Below are the records; give again exactly the lines that run from the one with "[00:06.720]" through the last line.

Dataset entries:
□ □ □ □ □
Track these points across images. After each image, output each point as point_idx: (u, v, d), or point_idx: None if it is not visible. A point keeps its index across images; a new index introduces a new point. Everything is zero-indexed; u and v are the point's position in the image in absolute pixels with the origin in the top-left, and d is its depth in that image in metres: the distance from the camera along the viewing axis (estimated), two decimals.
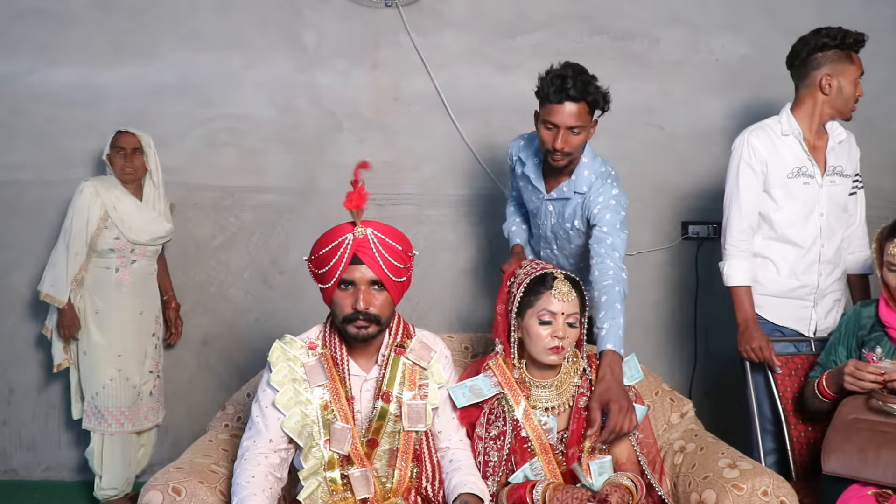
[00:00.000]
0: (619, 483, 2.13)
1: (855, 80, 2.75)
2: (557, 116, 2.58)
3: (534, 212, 2.99)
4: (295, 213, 3.87)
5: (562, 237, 2.91)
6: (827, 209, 2.82)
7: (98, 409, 3.42)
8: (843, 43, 2.72)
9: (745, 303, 2.80)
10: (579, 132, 2.60)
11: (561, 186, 2.78)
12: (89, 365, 3.45)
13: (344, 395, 2.13)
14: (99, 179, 3.48)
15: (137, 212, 3.48)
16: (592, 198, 2.69)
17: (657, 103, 3.89)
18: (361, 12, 3.84)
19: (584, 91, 2.58)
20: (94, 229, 3.40)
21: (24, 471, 3.89)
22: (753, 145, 2.81)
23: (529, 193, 2.95)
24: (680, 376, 3.91)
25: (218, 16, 3.83)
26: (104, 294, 3.45)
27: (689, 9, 3.88)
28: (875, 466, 2.21)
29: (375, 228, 2.09)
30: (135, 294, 3.51)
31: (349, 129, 3.88)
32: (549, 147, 2.63)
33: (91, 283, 3.45)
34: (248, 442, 2.13)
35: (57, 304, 3.39)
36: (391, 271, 2.08)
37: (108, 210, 3.42)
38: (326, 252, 2.08)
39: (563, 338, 2.20)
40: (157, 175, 3.56)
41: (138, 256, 3.52)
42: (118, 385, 3.44)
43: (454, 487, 2.14)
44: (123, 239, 3.45)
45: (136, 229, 3.46)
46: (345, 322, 2.11)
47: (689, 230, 3.88)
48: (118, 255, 3.46)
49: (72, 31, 3.80)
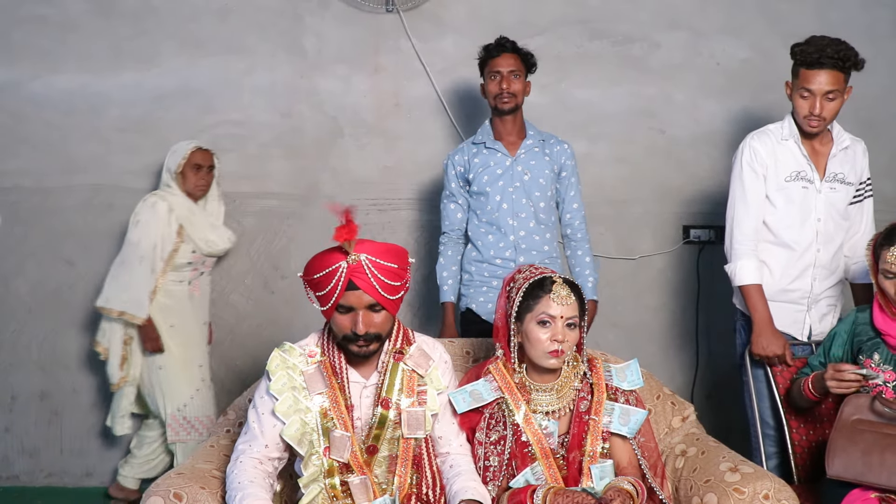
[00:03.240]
0: (620, 487, 2.13)
1: (800, 94, 2.73)
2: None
3: (496, 199, 3.14)
4: (297, 219, 3.88)
5: (536, 199, 3.15)
6: (824, 215, 2.82)
7: (188, 419, 3.46)
8: (795, 56, 2.73)
9: (758, 302, 2.80)
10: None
11: (524, 143, 3.19)
12: (169, 379, 3.47)
13: (343, 402, 2.13)
14: (169, 193, 3.50)
15: (210, 226, 3.55)
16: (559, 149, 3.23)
17: (658, 107, 3.89)
18: (362, 18, 3.85)
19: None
20: (173, 244, 3.45)
21: (26, 477, 3.89)
22: (755, 148, 2.84)
23: (493, 174, 3.14)
24: (681, 380, 3.90)
25: (219, 22, 3.84)
26: (179, 307, 3.51)
27: (689, 13, 3.88)
28: (880, 470, 2.21)
29: (369, 252, 2.07)
30: (201, 305, 3.62)
31: (350, 134, 3.89)
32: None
33: (164, 297, 3.48)
34: (243, 445, 2.13)
35: (137, 321, 3.41)
36: (388, 292, 2.08)
37: (185, 224, 3.47)
38: (321, 277, 2.07)
39: (562, 341, 2.19)
40: (220, 189, 3.66)
41: (206, 268, 3.62)
42: (204, 394, 3.52)
43: (455, 493, 2.13)
44: (199, 252, 3.52)
45: (210, 242, 3.54)
46: (346, 341, 2.12)
47: (691, 234, 3.88)
48: (192, 267, 3.53)
49: (73, 37, 3.82)
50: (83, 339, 3.83)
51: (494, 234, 3.16)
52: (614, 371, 2.35)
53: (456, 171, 3.21)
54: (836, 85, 2.68)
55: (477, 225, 3.19)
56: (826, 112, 2.70)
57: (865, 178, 2.92)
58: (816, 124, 2.73)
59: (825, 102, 2.69)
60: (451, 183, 3.23)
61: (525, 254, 3.14)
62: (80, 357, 3.86)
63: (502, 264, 3.13)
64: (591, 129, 3.88)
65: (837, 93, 2.69)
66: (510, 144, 3.19)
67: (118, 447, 3.87)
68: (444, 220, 3.27)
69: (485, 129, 3.25)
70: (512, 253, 3.14)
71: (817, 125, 2.74)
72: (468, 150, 3.22)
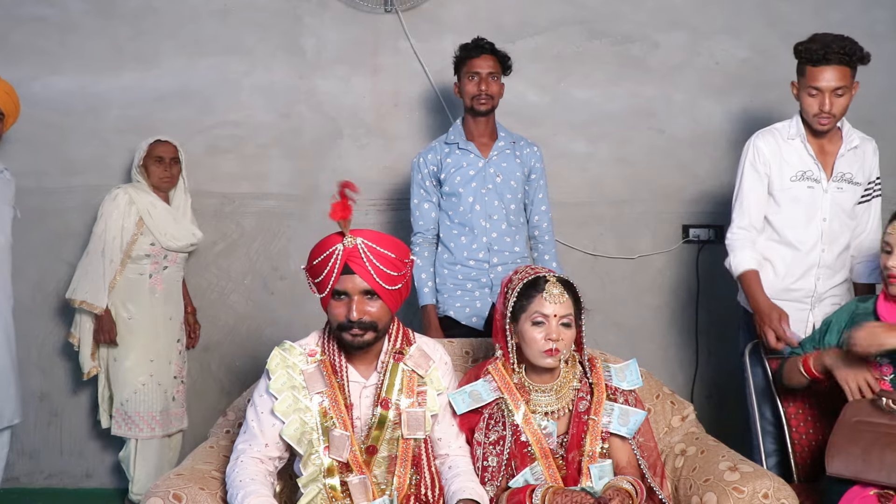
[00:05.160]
0: (619, 486, 2.13)
1: (808, 93, 2.72)
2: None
3: (468, 200, 3.13)
4: (296, 220, 3.88)
5: (508, 200, 3.18)
6: (830, 214, 2.82)
7: (128, 414, 3.46)
8: (800, 55, 2.73)
9: (755, 287, 2.79)
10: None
11: (496, 144, 3.21)
12: (120, 371, 3.48)
13: (342, 402, 2.13)
14: (131, 186, 3.53)
15: (172, 219, 3.55)
16: (528, 151, 3.26)
17: (657, 107, 3.90)
18: (361, 18, 3.85)
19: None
20: (131, 236, 3.45)
21: (25, 478, 3.89)
22: (758, 147, 2.85)
23: (465, 175, 3.15)
24: (681, 379, 3.90)
25: (218, 22, 3.84)
26: (137, 300, 3.50)
27: (689, 12, 3.89)
28: (879, 468, 2.21)
29: (366, 238, 2.09)
30: (165, 300, 3.57)
31: (349, 134, 3.89)
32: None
33: (123, 289, 3.49)
34: (243, 445, 2.13)
35: (96, 310, 3.44)
36: (383, 280, 2.08)
37: (144, 217, 3.47)
38: (319, 262, 2.09)
39: (557, 339, 2.19)
40: (187, 183, 3.63)
41: (170, 263, 3.58)
42: (150, 390, 3.49)
43: (453, 494, 2.13)
44: (158, 245, 3.50)
45: (170, 236, 3.52)
46: (340, 330, 2.11)
47: (690, 233, 3.88)
48: (152, 261, 3.52)
49: (73, 38, 3.82)
50: None
51: (467, 235, 3.16)
52: (614, 371, 2.35)
53: (429, 170, 3.20)
54: (843, 81, 2.67)
55: (449, 226, 3.19)
56: (836, 109, 2.70)
57: (875, 177, 2.91)
58: (827, 121, 2.73)
59: (834, 99, 2.69)
60: (424, 182, 3.21)
61: (498, 255, 3.16)
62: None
63: (475, 265, 3.15)
64: (591, 129, 3.88)
65: (845, 88, 2.69)
66: (482, 146, 3.21)
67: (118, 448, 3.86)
68: (417, 221, 3.24)
69: (457, 128, 3.25)
70: (485, 254, 3.16)
71: (828, 122, 2.73)
72: (440, 150, 3.22)
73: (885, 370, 2.43)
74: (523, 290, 2.24)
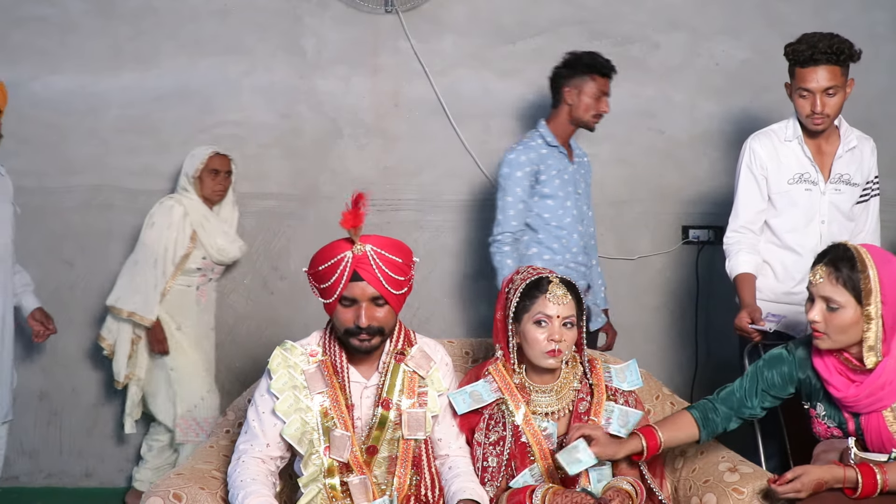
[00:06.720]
0: (619, 487, 2.13)
1: (799, 94, 2.71)
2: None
3: (567, 204, 3.17)
4: (296, 219, 3.88)
5: (590, 205, 3.32)
6: (828, 217, 2.81)
7: (198, 421, 3.48)
8: (789, 56, 2.72)
9: (742, 289, 2.79)
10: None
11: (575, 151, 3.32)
12: (182, 380, 3.50)
13: (343, 402, 2.13)
14: (185, 198, 3.52)
15: (222, 232, 3.56)
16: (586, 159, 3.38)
17: (657, 108, 3.90)
18: (361, 18, 3.85)
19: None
20: (185, 249, 3.47)
21: (25, 478, 3.88)
22: (754, 150, 2.84)
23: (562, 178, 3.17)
24: (681, 380, 3.91)
25: (218, 22, 3.84)
26: (186, 311, 3.53)
27: (689, 13, 3.89)
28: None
29: (374, 244, 2.07)
30: (209, 311, 3.64)
31: (349, 135, 3.89)
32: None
33: (172, 300, 3.50)
34: (244, 445, 2.14)
35: (146, 322, 3.44)
36: (392, 285, 2.07)
37: (198, 230, 3.49)
38: (326, 269, 2.07)
39: (559, 340, 2.19)
40: (235, 196, 3.67)
41: (215, 275, 3.64)
42: (214, 397, 3.55)
43: (453, 494, 2.14)
44: (209, 259, 3.52)
45: (221, 250, 3.55)
46: (347, 335, 2.11)
47: (690, 234, 3.89)
48: (202, 273, 3.55)
49: (72, 38, 3.82)
50: (82, 340, 3.83)
51: (567, 237, 3.18)
52: (614, 372, 2.35)
53: (531, 169, 3.12)
54: (833, 80, 2.65)
55: (548, 228, 3.16)
56: (828, 109, 2.67)
57: (873, 176, 2.89)
58: (820, 122, 2.71)
59: (825, 99, 2.67)
60: (523, 181, 3.11)
61: (594, 257, 3.37)
62: (79, 357, 3.86)
63: (576, 268, 3.19)
64: None
65: (837, 88, 2.66)
66: (568, 150, 3.27)
67: (118, 448, 3.87)
68: (509, 220, 3.11)
69: (547, 131, 3.21)
70: (584, 258, 3.25)
71: (821, 123, 2.71)
72: (538, 149, 3.16)
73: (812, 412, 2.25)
74: (526, 290, 2.24)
□ □ □ □ □
OUTPUT FOR THIS EXERCISE.
[00:06.720]
0: (619, 487, 2.13)
1: (799, 94, 2.71)
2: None
3: (567, 204, 3.17)
4: (296, 219, 3.88)
5: (590, 205, 3.32)
6: (828, 217, 2.81)
7: (198, 421, 3.48)
8: (789, 56, 2.72)
9: (742, 289, 2.79)
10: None
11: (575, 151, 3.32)
12: (182, 380, 3.50)
13: (343, 402, 2.13)
14: (185, 198, 3.52)
15: (222, 232, 3.56)
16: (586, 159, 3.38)
17: (657, 108, 3.90)
18: (361, 18, 3.85)
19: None
20: (185, 249, 3.47)
21: (25, 478, 3.88)
22: (754, 150, 2.84)
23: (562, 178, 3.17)
24: (681, 380, 3.91)
25: (218, 22, 3.84)
26: (186, 311, 3.53)
27: (689, 13, 3.89)
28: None
29: (374, 244, 2.07)
30: (209, 311, 3.64)
31: (349, 135, 3.89)
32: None
33: (172, 300, 3.50)
34: (244, 445, 2.14)
35: (146, 322, 3.44)
36: (392, 285, 2.07)
37: (198, 230, 3.49)
38: (326, 269, 2.07)
39: (559, 340, 2.19)
40: (235, 196, 3.67)
41: (215, 275, 3.64)
42: (214, 397, 3.55)
43: (453, 494, 2.14)
44: (209, 259, 3.52)
45: (221, 250, 3.55)
46: (347, 335, 2.11)
47: (690, 234, 3.89)
48: (202, 273, 3.55)
49: (72, 38, 3.82)
50: (82, 340, 3.83)
51: (567, 237, 3.18)
52: (614, 372, 2.35)
53: (531, 169, 3.12)
54: (833, 80, 2.65)
55: (548, 228, 3.16)
56: (828, 109, 2.67)
57: (873, 176, 2.89)
58: (820, 122, 2.71)
59: (825, 99, 2.67)
60: (523, 181, 3.11)
61: (594, 257, 3.37)
62: (79, 357, 3.86)
63: (576, 268, 3.19)
64: None
65: (837, 88, 2.66)
66: (568, 150, 3.27)
67: (118, 448, 3.87)
68: (509, 220, 3.11)
69: (547, 131, 3.21)
70: (584, 258, 3.25)
71: (821, 123, 2.71)
72: (538, 149, 3.16)
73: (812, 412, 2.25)
74: (526, 290, 2.24)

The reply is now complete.